Upon the allegations of the complaint and admissions in the answer, and also upon the facts as found by the Court, we think Moss held the contract assigned and delivered to him as security for the payment of the note for three thousand one hundred dollars, as a pledge, and not as a chattel mortgage. The complaint avers that the contract was assigned and delivered “to be by him held as collateral, to secure the payment of the said note and interest as aforesaid,” and the allegation is repeated in various forms, and in one place the averment is: “ that said assignment from said White to defendant of said contract was a pledge thereof, *132as security for the payment of said note for three thousand one hundred dollar’s, and interest,” etc. These allegations are admitted by the answer. The assignment was absolute in form, but the thing assigned is a chose in action, and the assignment and delivery are necessary to give the pledgee the full authority to readily control it, and afford a prompt means of making the pledge available. For these reasons the fact that the title passes in form by the assignment, in case of a chose in action, does not necessarily make it a mortgage. It is a pledge upon the facts disclosed, within the principles declared in Dewey v. Bowman, 8 Cal. 151; Wilson v. Little, 2 N. Y. 443; and Campbell v. Parker, 9 Bos. 326. (See, also, Edwards on Bailment, 251.) The District Court erred in regarding the transfer of the contract as a mortgage, and, as a consequence of this fundamental mistake, other errors resulted. It may be doubted whether Moss was authorized to sell a pledge of this character at all —whether he was not bound to collect the amount due on the contract, and reimburse himself out of the proceeds. (Wheeler v. Newbould, 16 N. Y. 393.) But, however this may be, he was not authorized to sell without calling upon White to redeem, and giving him reasonable notice of the intended sale. (Stearns v. Marsh, 4 Denio, 229.) This he did not do, and his sale of the pledge in the manner found was a conversion, for which he is clearly liable. (Campbell v. Parker, 9 Bos. 326, and cases cited.)
At the time of the sale the value of the contract was found by the Court *to be eight thousand dollars. There was at the time due Moss on the three thousand one hundred dollar note, three thousand seven hundred fifty-four dollars and ten cents, as found by the Court. The amount for which Moss is liable on the conversion, is the value of the pledge eight thousand dollars, less three thousand five hundred seventy-four dollars and ten cents, the amount due him, and interest on said balance from the date of the sale, June 17th, 1863, at the rate of ten per cent per annum. (Douglass v. Krafts, 9 Cal. 562.)
*133We have no doubt the right of action passed to plaintiff by the assignment from White, and that plaintiff is entitled to recover in this action.
All the necessary facts appear from the admissions of the pleadings and findings of the Court.

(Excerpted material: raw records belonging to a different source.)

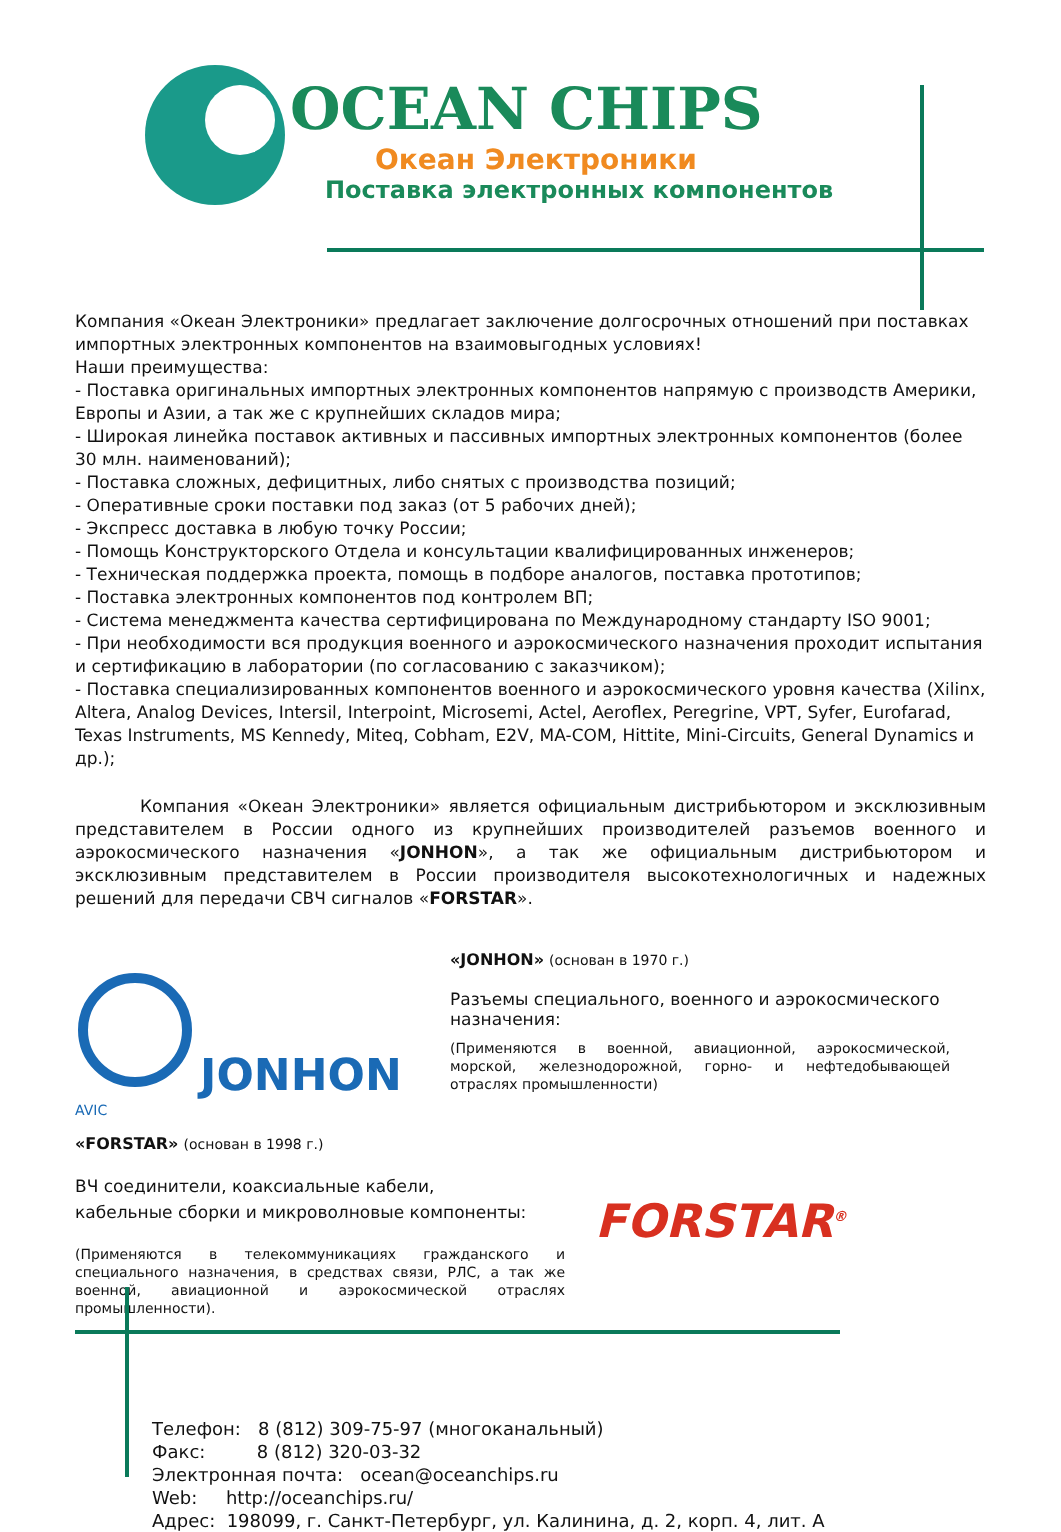OCEAN CHIPS
Океан Электроники
Поставка электронных компонентов
Компания «Океан Электроники» предлагает заключение долгосрочных отношений при поставках импортных электронных компонентов на взаимовыгодных условиях!
Наши преимущества:
- Поставка оригинальных импортных электронных компонентов напрямую с производств Америки, Европы и Азии, а так же с крупнейших складов мира;
- Широкая линейка поставок активных и пассивных импортных электронных компонентов (более 30 млн. наименований);
- Поставка сложных, дефицитных, либо снятых с производства позиций;
- Оперативные сроки поставки под заказ (от 5 рабочих дней);
- Экспресс доставка в любую точку России;
- Помощь Конструкторского Отдела и консультации квалифицированных инженеров;
- Техническая поддержка проекта, помощь в подборе аналогов, поставка прототипов;
- Поставка электронных компонентов под контролем ВП;
- Система менеджмента качества сертифицирована по Международному стандарту ISO 9001;
- При необходимости вся продукция военного и аэрокосмического назначения проходит испытания и сертификацию в лаборатории (по согласованию с заказчиком);
- Поставка специализированных компонентов военного и аэрокосмического уровня качества (Xilinx, Altera, Analog Devices, Intersil, Interpoint, Microsemi, Actel, Aeroflex, Peregrine, VPT, Syfer, Eurofarad, Texas Instruments, MS Kennedy, Miteq, Cobham, E2V, MA-COM, Hittite, Mini-Circuits, General Dynamics и др.);
Компания «Океан Электроники» является официальным дистрибьютором и эксклюзивным представителем в России одного из крупнейших производителей разъемов военного и аэрокосмического назначения «JONHON», а так же официальным дистрибьютором и эксклюзивным представителем в России производителя высокотехнологичных и надежных решений для передачи СВЧ сигналов «FORSTAR».
JONHON
AVIC
«JONHON» (основан в 1970 г.)
Разъемы специального, военного и аэрокосмического назначения:
(Применяются в военной, авиационной, аэрокосмической, морской, железнодорожной, горно- и нефтедобывающей отраслях промышленности)
«FORSTAR» (основан в 1998 г.)
ВЧ соединители, коаксиальные кабели,
кабельные сборки и микроволновые компоненты:
(Применяются в телекоммуникациях гражданского и специального назначения, в средствах связи, РЛС, а так же военной, авиационной и аэрокосмической отраслях промышленности).
FORSTAR<sup>®</sup>
Телефон: 8 (812) 309-75-97 (многоканальный)
Факс: 8 (812) 320-03-32
Электронная почта: ocean@oceanchips.ru
Web: http://oceanchips.ru/
Адрес: 198099, г. Санкт-Петербург, ул. Калинина, д. 2, корп. 4, лит. А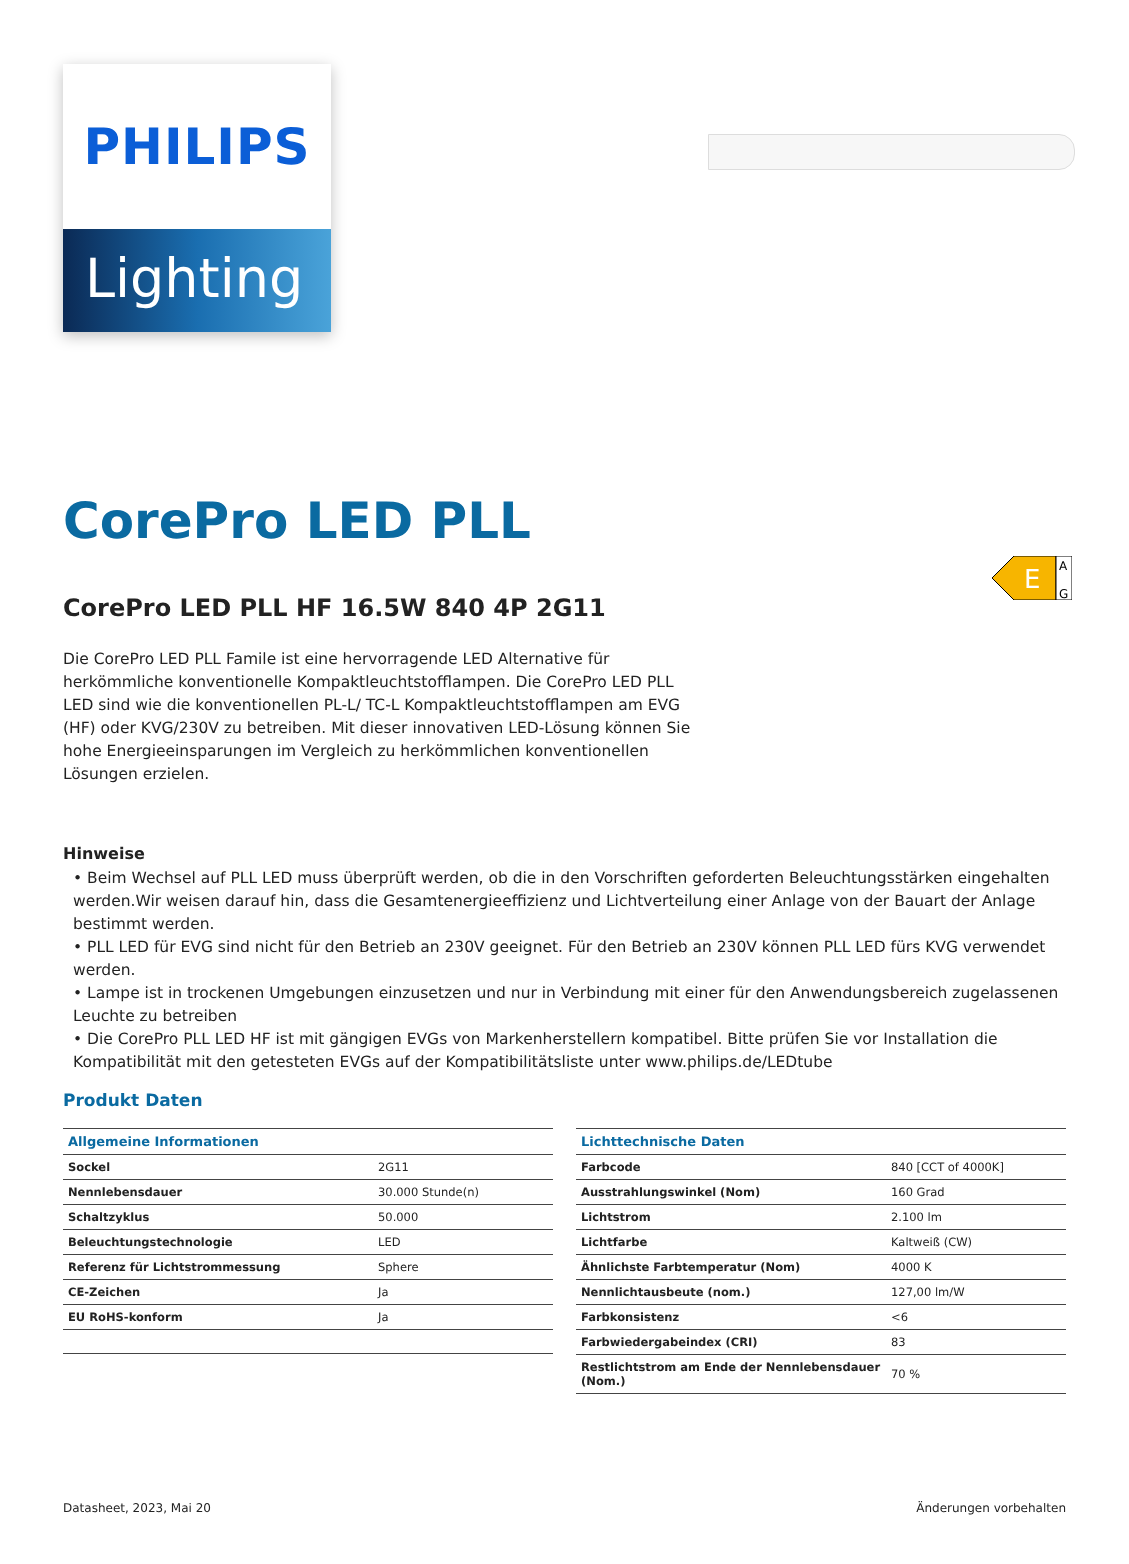E
A
G
PHILIPS
Lighting
CorePro LED PLL
CorePro LED PLL HF 16.5W 840 4P 2G11
Die CorePro LED PLL Famile ist eine hervorragende LED Alternative für herkömmliche konventionelle Kompaktleuchtstofflampen. Die CorePro LED PLL LED sind wie die konventionellen PL-L/ TC-L Kompaktleuchtstofflampen am EVG (HF) oder KVG/230V zu betreiben. Mit dieser innovativen LED-Lösung können Sie hohe Energieeinsparungen im Vergleich zu herkömmlichen konventionellen Lösungen erzielen.
Hinweise
• Beim Wechsel auf PLL LED muss überprüft werden, ob die in den Vorschriften geforderten Beleuchtungsstärken eingehalten werden.Wir weisen darauf hin, dass die Gesamtenergieeffizienz und Lichtverteilung einer Anlage von der Bauart der Anlage bestimmt werden.
• PLL LED für EVG sind nicht für den Betrieb an 230V geeignet. Für den Betrieb an 230V können PLL LED fürs KVG verwendet werden.
• Lampe ist in trockenen Umgebungen einzusetzen und nur in Verbindung mit einer für den Anwendungsbereich zugelassenen Leuchte zu betreiben
• Die CorePro PLL LED HF ist mit gängigen EVGs von Markenherstellern kompatibel. Bitte prüfen Sie vor Installation die Kompatibilität mit den getesteten EVGs auf der Kompatibilitätsliste unter www.philips.de/LEDtube
Produkt Daten
| Allgemeine Informationen | |
| --- | --- |
| Sockel | 2G11 |
| Nennlebensdauer | 30.000 Stunde(n) |
| Schaltzyklus | 50.000 |
| Beleuchtungstechnologie | LED |
| Referenz für Lichtstrommessung | Sphere |
| CE-Zeichen | Ja |
| EU RoHS-konform | Ja |
| Lichttechnische Daten | |
| --- | --- |
| Farbcode | 840 [CCT of 4000K] |
| Ausstrahlungswinkel (Nom) | 160 Grad |
| Lichtstrom | 2.100 lm |
| Lichtfarbe | Kaltweiß (CW) |
| Ähnlichste Farbtemperatur (Nom) | 4000 K |
| Nennlichtausbeute (nom.) | 127,00 lm/W |
| Farbkonsistenz | <6 |
| Farbwiedergabeindex (CRI) | 83 |
| Restlichtstrom am Ende der Nennlebensdauer (Nom.) | 70 % |
Datasheet, 2023, Mai 20 Änderungen vorbehalten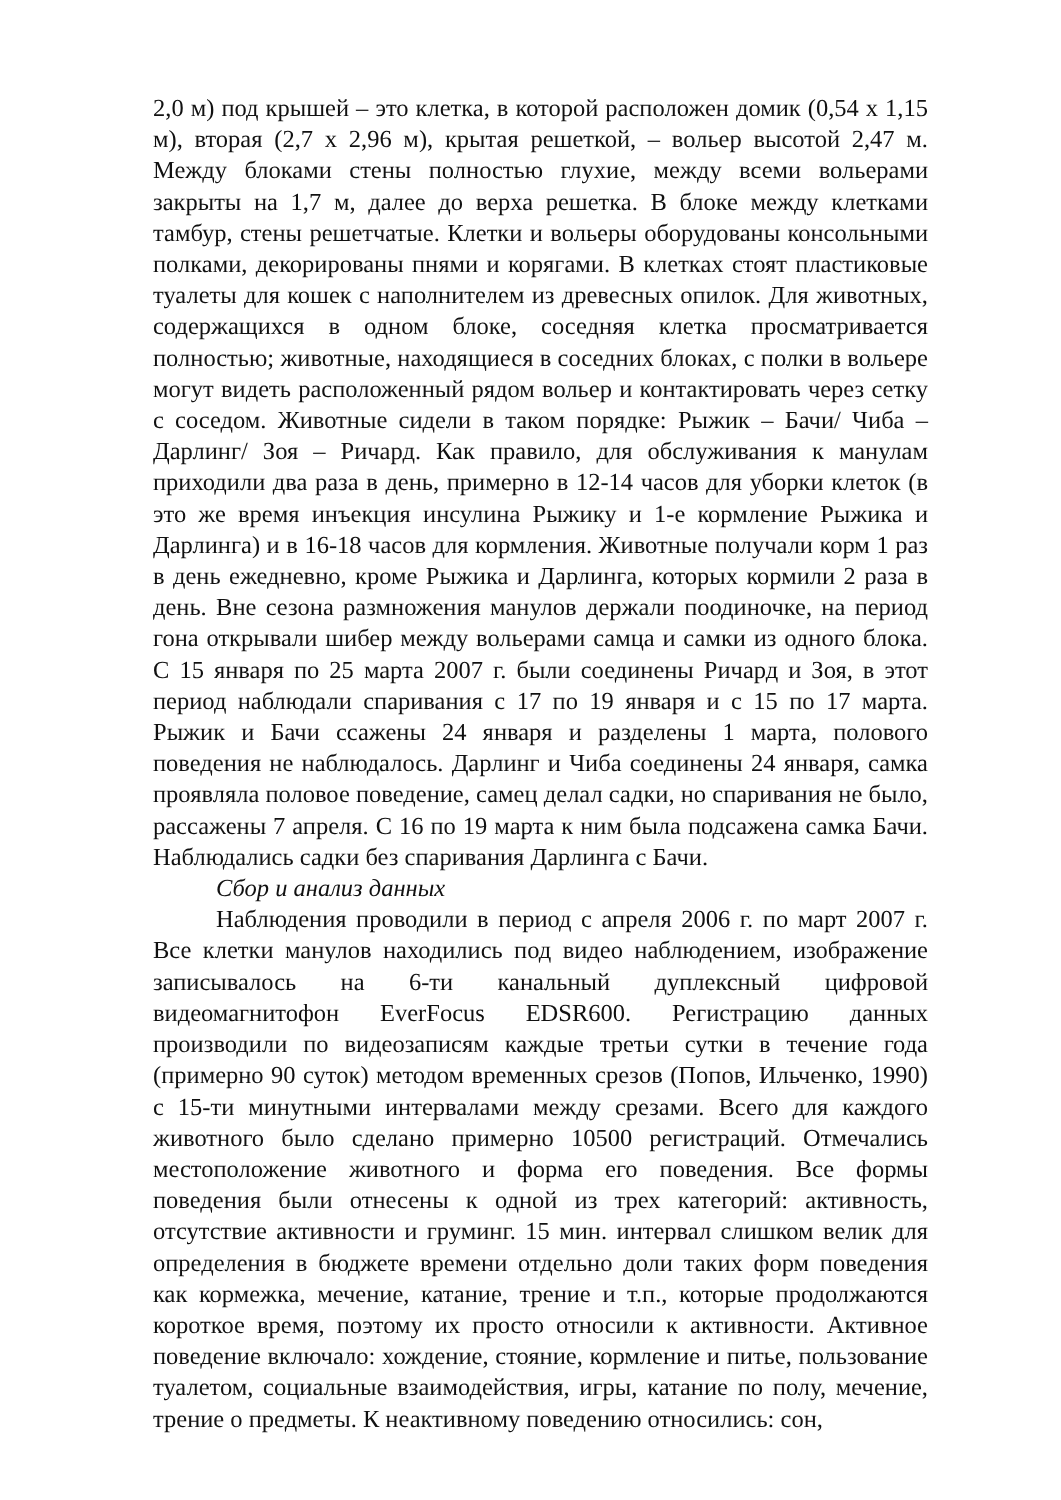2,0 м) под крышей – это клетка, в которой расположен домик (0,54 х 1,15 м), вторая (2,7 х 2,96 м), крытая решеткой, – вольер высотой 2,47 м. Между блоками стены полностью глухие, между всеми вольерами закрыты на 1,7 м, далее до верха решетка. В блоке между клетками тамбур, стены решетчатые. Клетки и вольеры оборудованы консольными полками, декорированы пнями и корягами. В клетках стоят пластиковые туалеты для кошек с наполнителем из древесных опилок. Для животных, содержащихся в одном блоке, соседняя клетка просматривается полностью; животные, находящиеся в соседних блоках, с полки в вольере могут видеть расположенный рядом вольер и контактировать через сетку с соседом. Животные сидели в таком порядке: Рыжик – Бачи/ Чиба – Дарлинг/ Зоя – Ричард. Как правило, для обслуживания к манулам приходили два раза в день, примерно в 12-14 часов для уборки клеток (в это же время инъекция инсулина Рыжику и 1-е кормление Рыжика и Дарлинга) и в 16-18 часов для кормления. Животные получали корм 1 раз в день ежедневно, кроме Рыжика и Дарлинга, которых кормили 2 раза в день. Вне сезона размножения манулов держали поодиночке, на период гона открывали шибер между вольерами самца и самки из одного блока. С 15 января по 25 марта 2007 г. были соединены Ричард и Зоя, в этот период наблюдали спаривания с 17 по 19 января и с 15 по 17 марта. Рыжик и Бачи ссажены 24 января и разделены 1 марта, полового поведения не наблюдалось. Дарлинг и Чиба соединены 24 января, самка проявляла половое поведение, самец делал садки, но спаривания не было, рассажены 7 апреля. С 16 по 19 марта к ним была подсажена самка Бачи. Наблюдались садки без спаривания Дарлинга с Бачи.
Сбор и анализ данных
Наблюдения проводили в период с апреля 2006 г. по март 2007 г. Все клетки манулов находились под видео наблюдением, изображение записывалось на 6-ти канальный дуплексный цифровой видеомагнитофон EverFocus EDSR600. Регистрацию данных производили по видеозаписям каждые третьи сутки в течение года (примерно 90 суток) методом временных срезов (Попов, Ильченко, 1990) с 15-ти минутными интервалами между срезами. Всего для каждого животного было сделано примерно 10500 регистраций. Отмечались местоположение животного и форма его поведения. Все формы поведения были отнесены к одной из трех категорий: активность, отсутствие активности и груминг. 15 мин. интервал слишком велик для определения в бюджете времени отдельно доли таких форм поведения как кормежка, мечение, катание, трение и т.п., которые продолжаются короткое время, поэтому их просто относили к активности. Активное поведение включало: хождение, стояние, кормление и питье, пользование туалетом, социальные взаимодействия, игры, катание по полу, мечение, трение о предметы. К неактивному поведению относились: сон,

The finding that the assignment and delivery of the contract was a mortgage, and not a pledge, although stated as a finding of fact, is, in view of the other facts found, and, also, of the facts admitted in the pleadings, the statement of a conclusion of law. There is, therefore, as the District Court suggests in its opinion denying a new trial, no reason why this Court should not direct the proper judgment to be entered in the case.
The judgment is reversed, and the District Court directed to enter judgment against defendant, Moss, for the balance, after deducting the amount found due said Moss, viz : three thousand seven hundred fifty-four dollars and ten cents, from the value of the pledge, viz : eight thousand dollars, and interest thereon from June 17th, 1863, the date of the sale, at ten per cent per annum.